TASK DETAILS: Which lines of the records below contain the word "open"? Report each of them in full.

RECORD EXCERPTS:
--*--
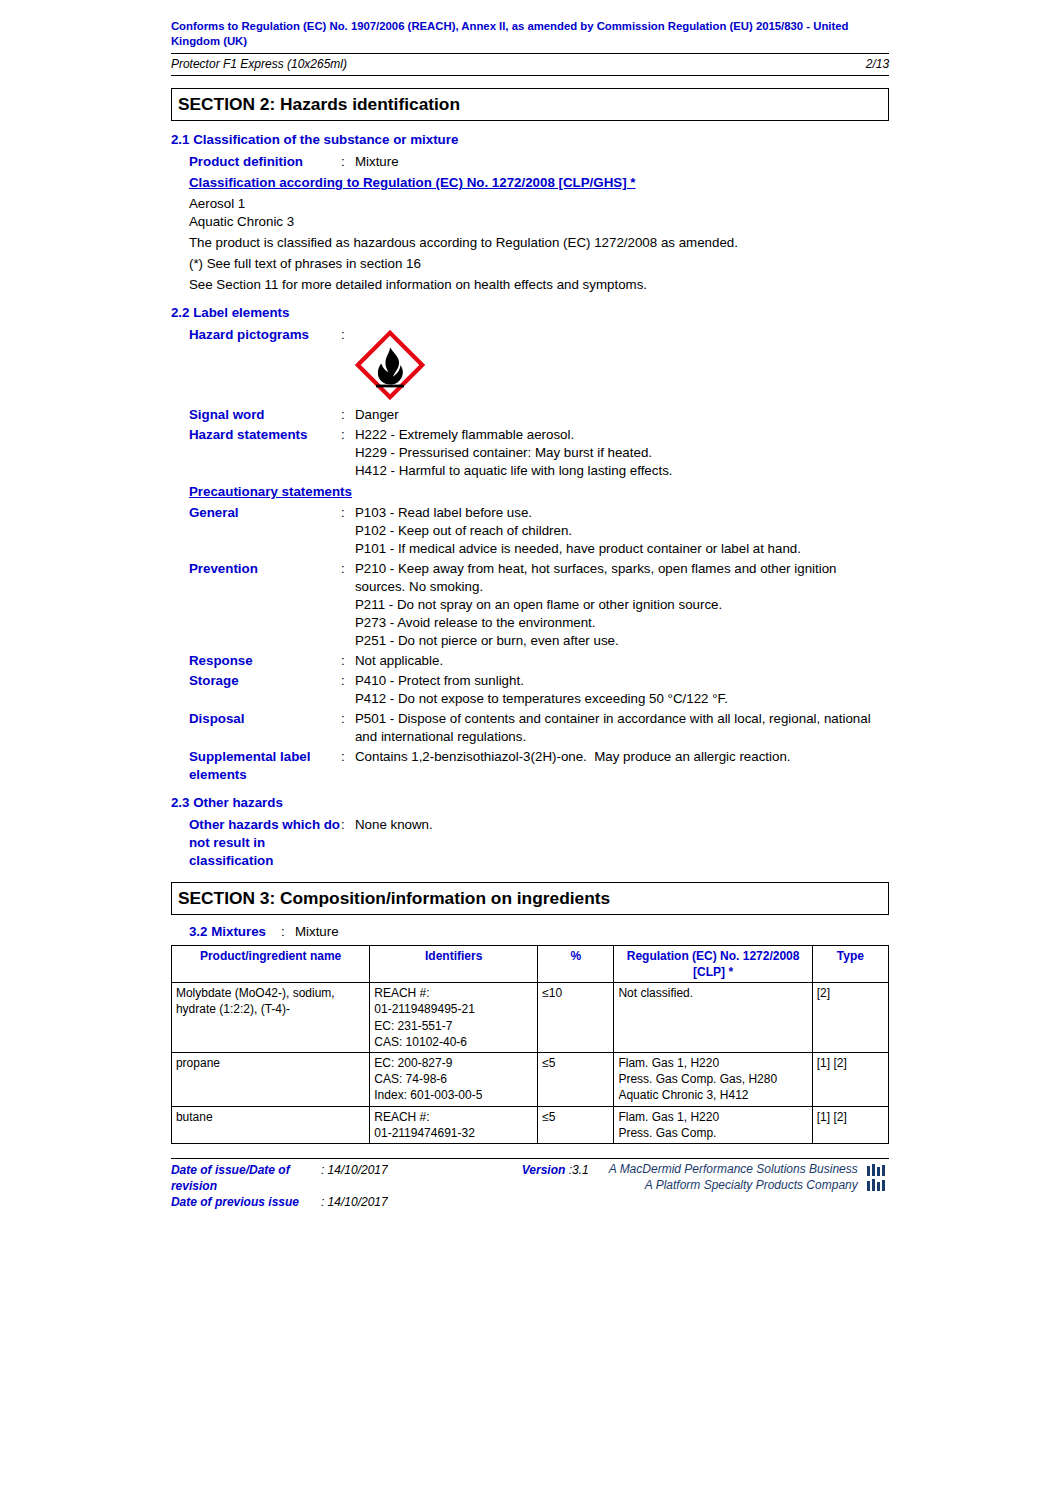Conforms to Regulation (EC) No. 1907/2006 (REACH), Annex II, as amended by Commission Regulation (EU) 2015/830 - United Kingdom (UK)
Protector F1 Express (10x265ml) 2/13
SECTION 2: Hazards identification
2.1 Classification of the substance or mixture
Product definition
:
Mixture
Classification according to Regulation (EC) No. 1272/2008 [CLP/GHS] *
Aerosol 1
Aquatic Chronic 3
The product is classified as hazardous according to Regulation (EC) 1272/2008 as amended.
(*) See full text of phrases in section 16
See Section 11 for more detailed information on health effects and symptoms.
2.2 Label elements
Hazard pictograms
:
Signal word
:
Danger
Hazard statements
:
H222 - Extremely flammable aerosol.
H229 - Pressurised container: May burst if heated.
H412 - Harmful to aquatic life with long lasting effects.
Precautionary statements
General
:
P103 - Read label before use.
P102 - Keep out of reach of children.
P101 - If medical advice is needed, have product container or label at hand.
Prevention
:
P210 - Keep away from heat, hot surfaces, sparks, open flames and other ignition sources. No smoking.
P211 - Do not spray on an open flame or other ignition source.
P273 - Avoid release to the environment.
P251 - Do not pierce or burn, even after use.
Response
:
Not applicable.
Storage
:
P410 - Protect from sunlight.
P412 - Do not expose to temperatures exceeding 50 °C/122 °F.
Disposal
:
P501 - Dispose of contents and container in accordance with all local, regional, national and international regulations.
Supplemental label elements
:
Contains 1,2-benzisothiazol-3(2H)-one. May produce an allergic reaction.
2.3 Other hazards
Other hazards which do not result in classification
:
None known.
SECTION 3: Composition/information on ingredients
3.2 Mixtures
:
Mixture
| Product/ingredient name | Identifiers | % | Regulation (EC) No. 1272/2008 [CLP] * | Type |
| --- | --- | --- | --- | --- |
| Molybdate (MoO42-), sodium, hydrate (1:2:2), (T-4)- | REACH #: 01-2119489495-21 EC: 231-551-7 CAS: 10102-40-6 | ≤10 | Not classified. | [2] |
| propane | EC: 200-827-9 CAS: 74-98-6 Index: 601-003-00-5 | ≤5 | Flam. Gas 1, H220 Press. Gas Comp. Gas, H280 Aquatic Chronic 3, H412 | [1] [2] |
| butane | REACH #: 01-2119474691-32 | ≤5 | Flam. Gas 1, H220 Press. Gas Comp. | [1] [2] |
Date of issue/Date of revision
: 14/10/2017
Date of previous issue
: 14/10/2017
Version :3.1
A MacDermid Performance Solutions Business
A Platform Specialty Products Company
--*--
PROBLEM SOLUTION:
P210 - Keep away from heat, hot surfaces, sparks, open flames and other ignition sources. No smoking.
P211 - Do not spray on an open flame or other ignition source.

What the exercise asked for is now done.